Chapter 1 : Annandya Jovanka

"Miss Anna, berkas-berkasnya sudah kamu berikan kepada Pak Lucas?" tanya seorang wanita paruh baya kepada bawahannya.


"Sudah semua, Bu," jawab gadis itu.


"Bagus, hanya itu yang ingin saya tanyakan. Kamu boleh kembali bekerja," ucap sang manajer.


"Baik, Bu."


***


~Anna POV~


Akhirnya, Bu Joanna pergi juga dari ruanganku. Sudah cukup aku menahan napas sedari tadi, suasana terlalu tegang bila beliau hadir di sini. 


Jangan salah paham, Bu Joanna sangat baik kepada kami para bawahannya.

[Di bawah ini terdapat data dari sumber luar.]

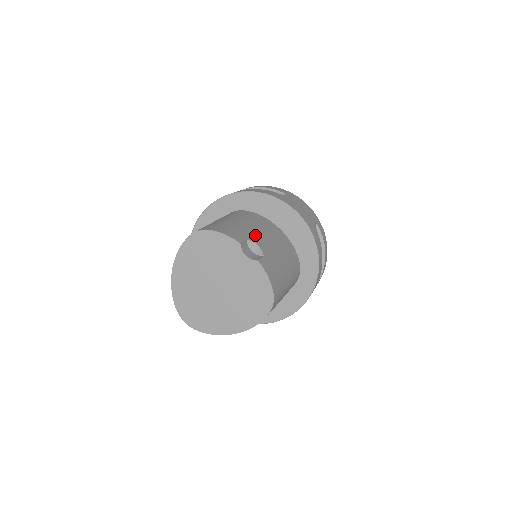
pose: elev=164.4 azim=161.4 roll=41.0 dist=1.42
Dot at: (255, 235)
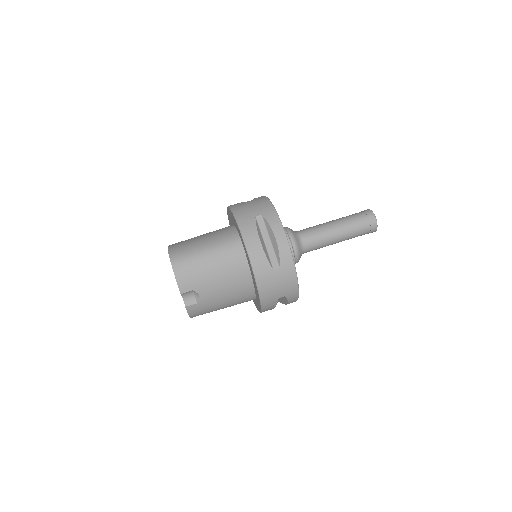
Dot at: (208, 287)
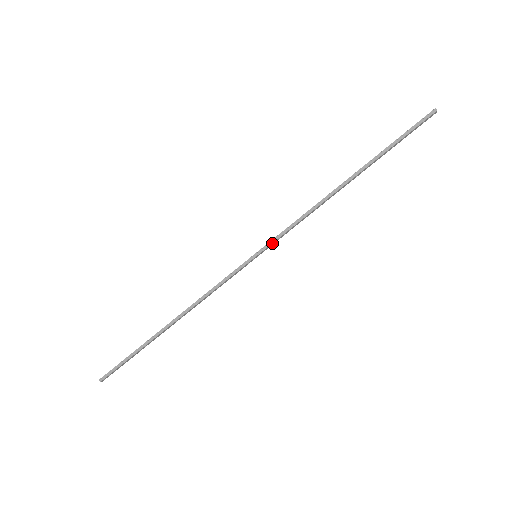
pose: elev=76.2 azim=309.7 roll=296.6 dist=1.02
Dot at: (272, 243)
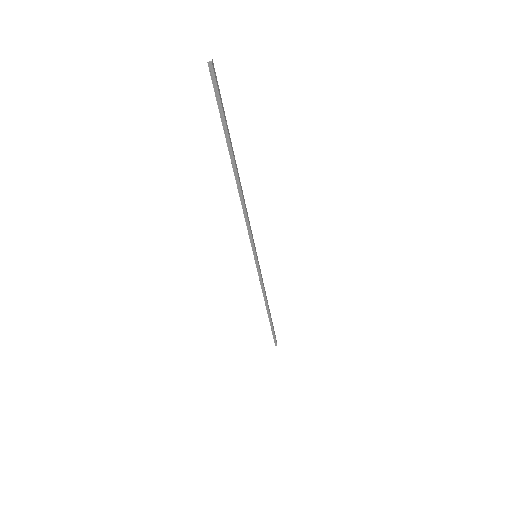
Dot at: (253, 245)
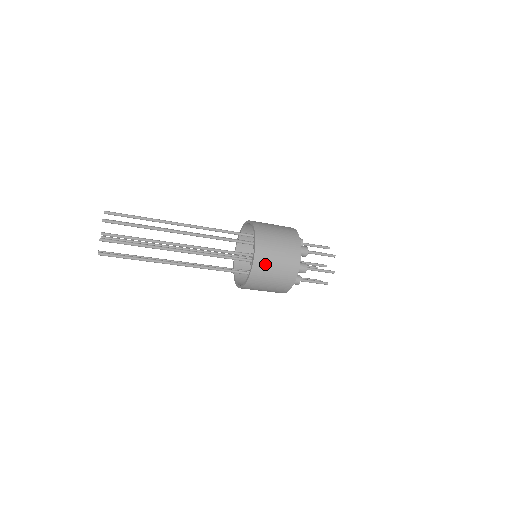
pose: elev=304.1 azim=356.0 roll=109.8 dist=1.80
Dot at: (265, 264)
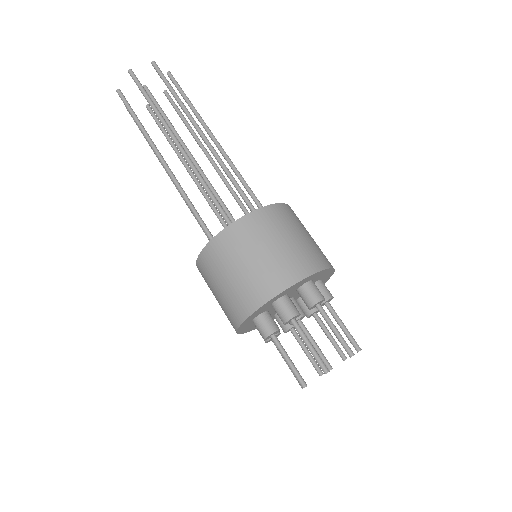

Namun tetap saja, ketika menyangkut tentang pekerjaan. Beliau akan berubah menjadi seseorang yang sangat tegas dan disiplin.


"Hei, kau baik-baik saja Anna?" tanya Julian rekanku di sini dengan khawatir.


"Aku baik-baik saja, Julian. Bu Joanna kan hanya bertanya, bukan menggigitku," gurauku.


"Ya, ya, ya. Terserah kau saja," balasnya mulai merajuk. Inilah kebiasaannya yang paling kurindukan saat sedang libur bekerja.


"Cepat selesaikan pekerjaan kita, Julian. Setelah selesai, aku akan mentraktirmu tiga porsi es krim di tempat yang biasanya," ucapku merayu. Biar kuberi tahu, kelemahannya adalah es krim.


"Sungguh?" tanyanya dengan mata yang berbinar-binar penuh rasa antusias.


"Iya, tentu saja," jawabku yakin.


"Kau yang terbaik, An!" serunya dengan suara yang keras dan menggelegar, sembari mengacungkan dua jempolnya ke arahku.


"Ssstt, kamu mau kita ditegur sama Bu Joanna?" tanyaku menyindir.


"Ups, Sorry," jawabnya cengengesan.


Setelah percakapan singkat ini, kami pun kembali fokus untuk mengerjakan pekerjaan kami masing-masing. Huft, pekerjaanku hari ini lumayan banyak, pokoknya deadline ini harus segera kuselesaikan sebelum jam istirahat pertama berbunyi.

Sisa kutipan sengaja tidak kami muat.